そしてこの後、白川師は「死」について考えておられます。

お遍路に「死」がついて回るのは、避けられないことです。実際、白川師も供養のために巡礼しておられる方がいらっしゃったことを作中の別の箇所で言及しておられます。

しかし、高野山大学で仏教について学び、著作も多い博学の白川師でも、「死」についてはどう説明すべきか、悩んでおられるようです。ここも、含蓄のある箇所ですので、少し引用させていただきます。

人はいつだって死に得るのだ。それをどこかで認めること。しかし大空と草はここに残ること。死は「生まれる前に戻る」ようなものであるという想像を、最近することがある。その感覚を繰り返し思い浮かべること。それが今、僕にとっての死との付き合い方だ。

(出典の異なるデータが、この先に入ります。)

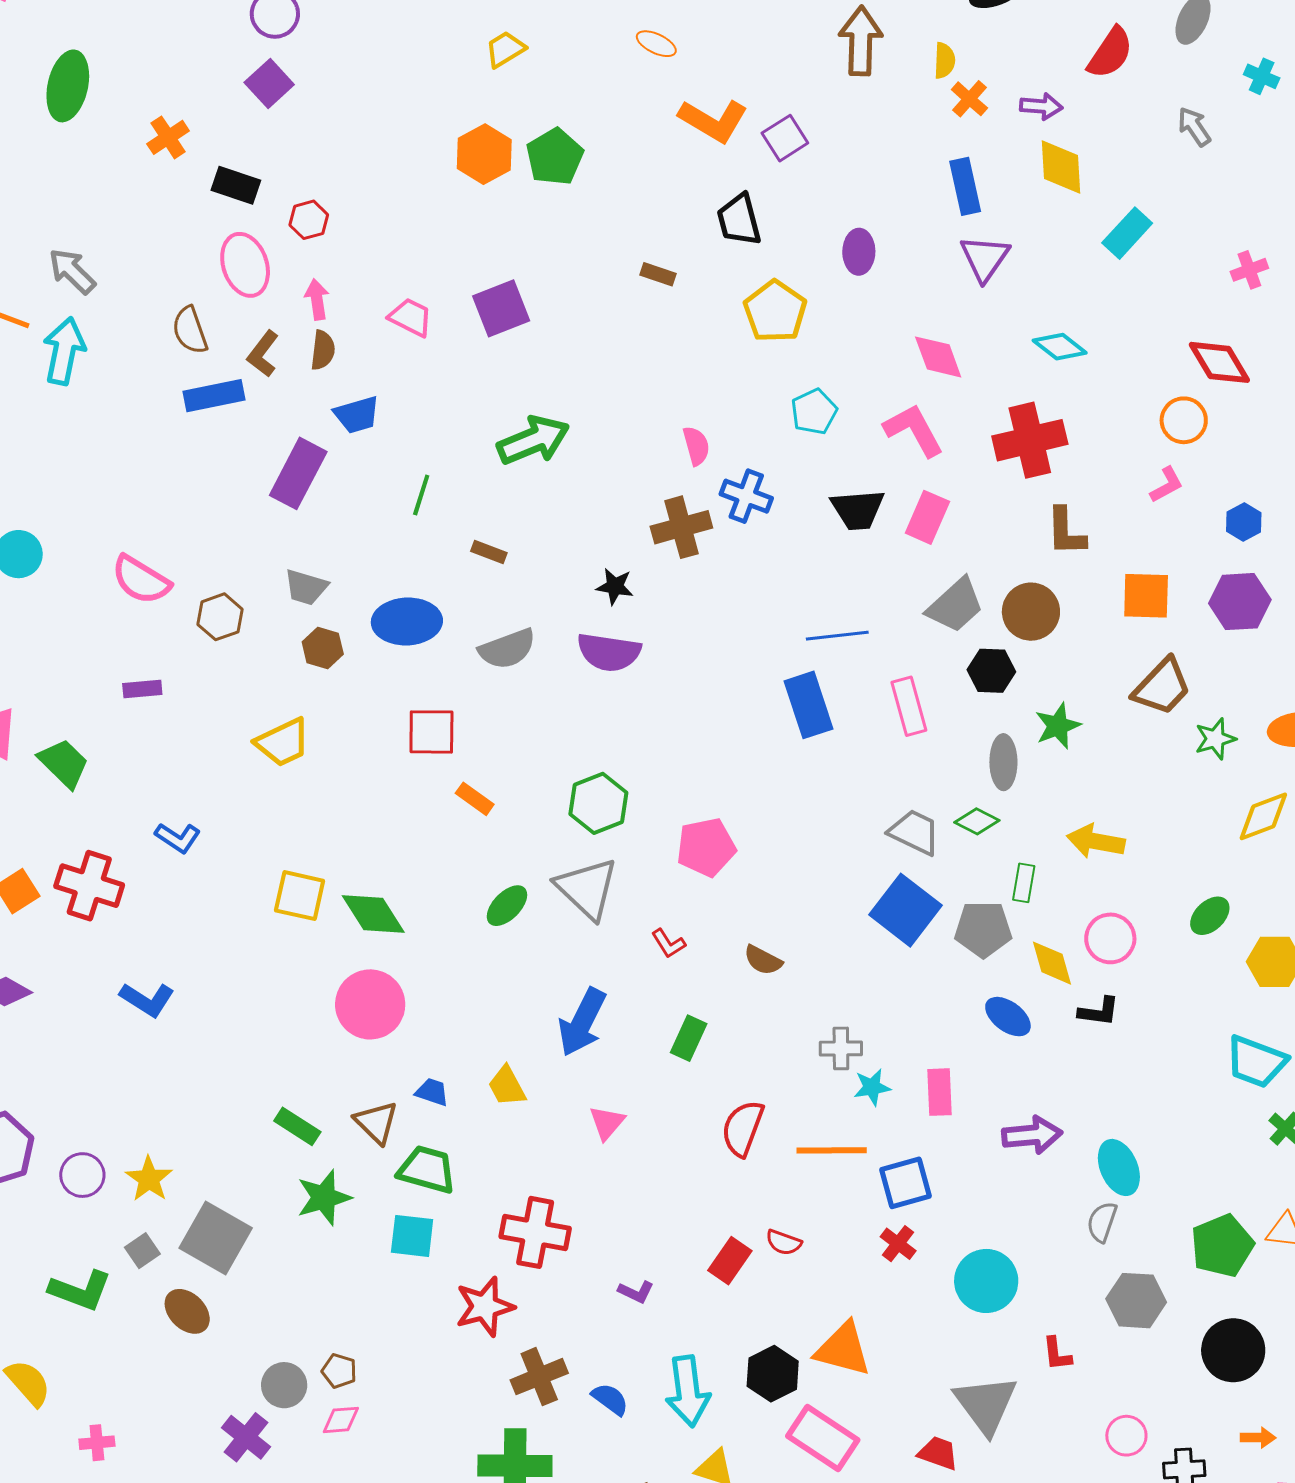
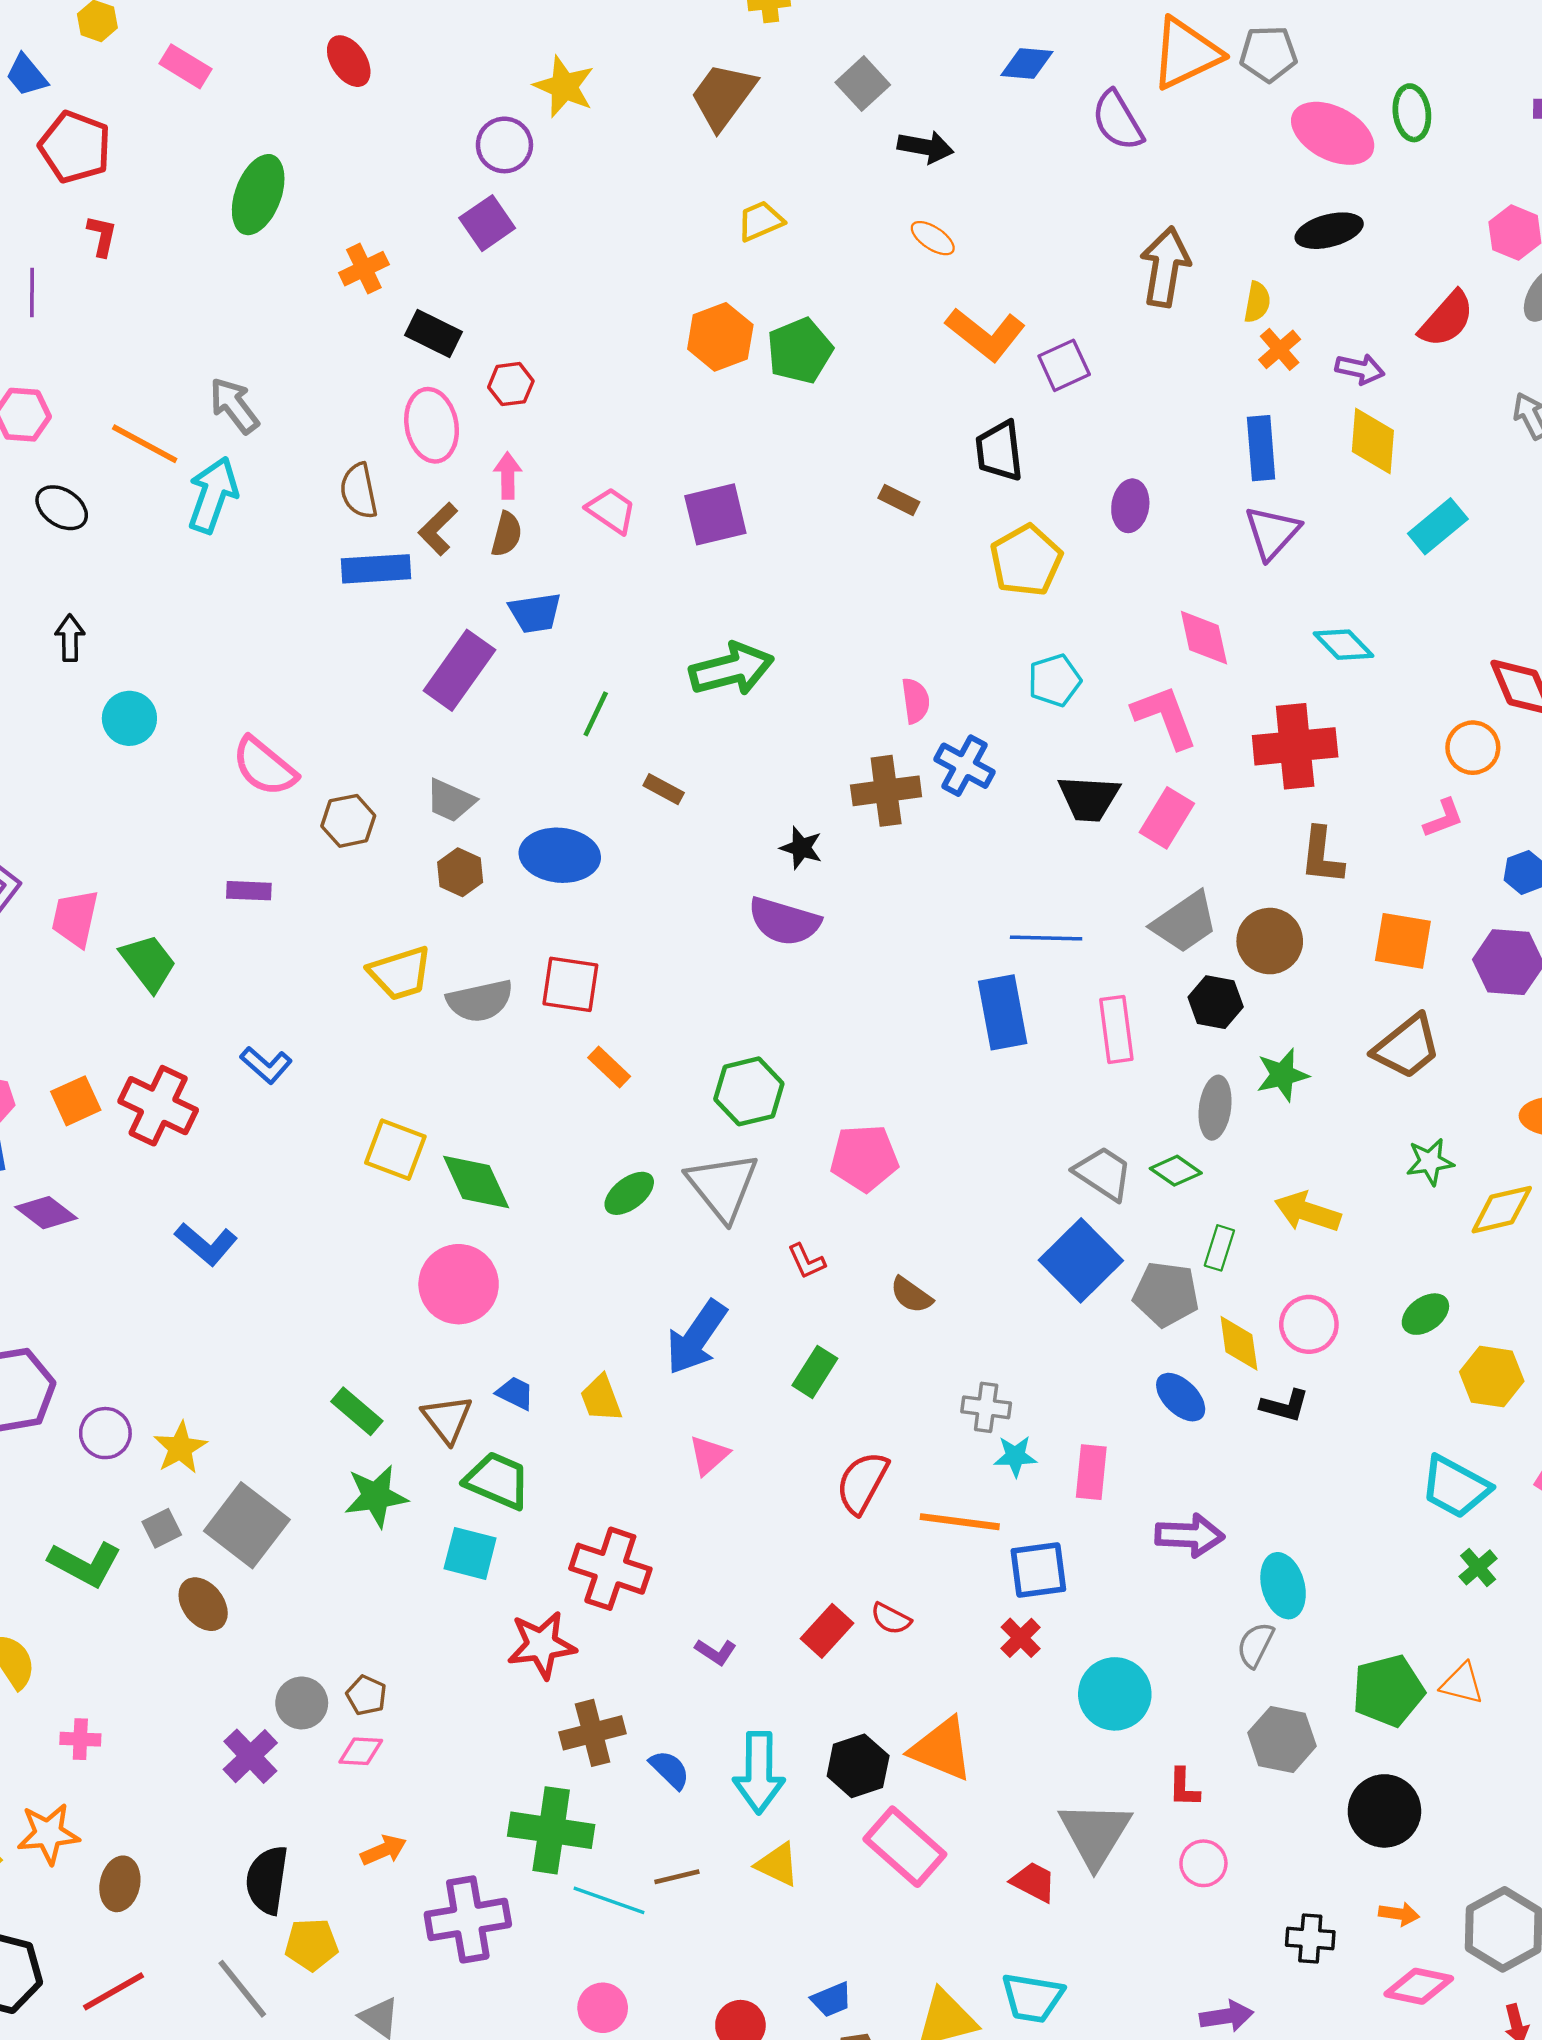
gray semicircle: (507, 649) -> (480, 1001), moved
green star: (1215, 739) -> (1430, 1162), moved
pink circle: (1126, 1436) -> (1203, 1863), moved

「死」は誰も避けることができません。「死」とどのように付き合っていくかは、人間にとっての永遠の課題にように思います。

私もこれまで多くの方の「死」に直面してきました。最も堪えたのは、やはり家内の「死」です。ただ、私が家内のことを忘れないかぎりは、家内は私の心の中に生き続けるように思います。このような考え方は、いつしか自然と私の中に芽生えていたのですが、家内の葬儀を執り行ってくださった、和歌山市、浄土真宗建徳寺中村光男師もそのようにおっしゃっておられました。

これは勝手な想像ですが、白川師のお祖父さまも、白川師の心の中で生き続けておられるのだと思います。人は、故人の思いを受け継ぎ、悲しみに直面しながらも、生きていくのでしょう。

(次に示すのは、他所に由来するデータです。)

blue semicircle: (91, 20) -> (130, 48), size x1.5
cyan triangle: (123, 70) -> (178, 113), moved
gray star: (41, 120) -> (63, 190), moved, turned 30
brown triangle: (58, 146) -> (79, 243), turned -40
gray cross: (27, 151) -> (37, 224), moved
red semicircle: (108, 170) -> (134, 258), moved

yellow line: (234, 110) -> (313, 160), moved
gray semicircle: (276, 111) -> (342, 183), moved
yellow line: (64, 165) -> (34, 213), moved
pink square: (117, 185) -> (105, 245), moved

私は一方的に白川師を存じ上げているだけで、白川師は私のことをご存知ありませんが、著書を読ませていただき、いろいろ「ご縁」や「死」について考える機会になりました。

最後に本当に些細な「ご縁」を紹介させていただくと、白川師が愛用しておられた靴は、私も高知県のイオンモール高知で購入して以来愛用している、ASICSGT-2000 EXTRA-WIDEでした。本当にただの偶然だとは思いますが。

白川師も股ずれについては言及がありましたが、足のマメについては言及がありませんでしたので、マメに困っている方は、一度試してみられるとよいかと思います。私もついぞマメができたことはありませんでしたので。

最後に

まだまだ書き足りないことがいっぱいあるのですが、あまり冗長になるのも考えものですので、この程度にとどめておきたいと思います。

この本は令和における歩き遍路のバイブルともなる本だと思います。これまでに歩き遍路を経験された方も、これから歩き遍路をやってみようと思っている方も、ぜひご一読いただけたらと思います。皆さんと感想を分かち合えたら、これ以上うれしいことはありません。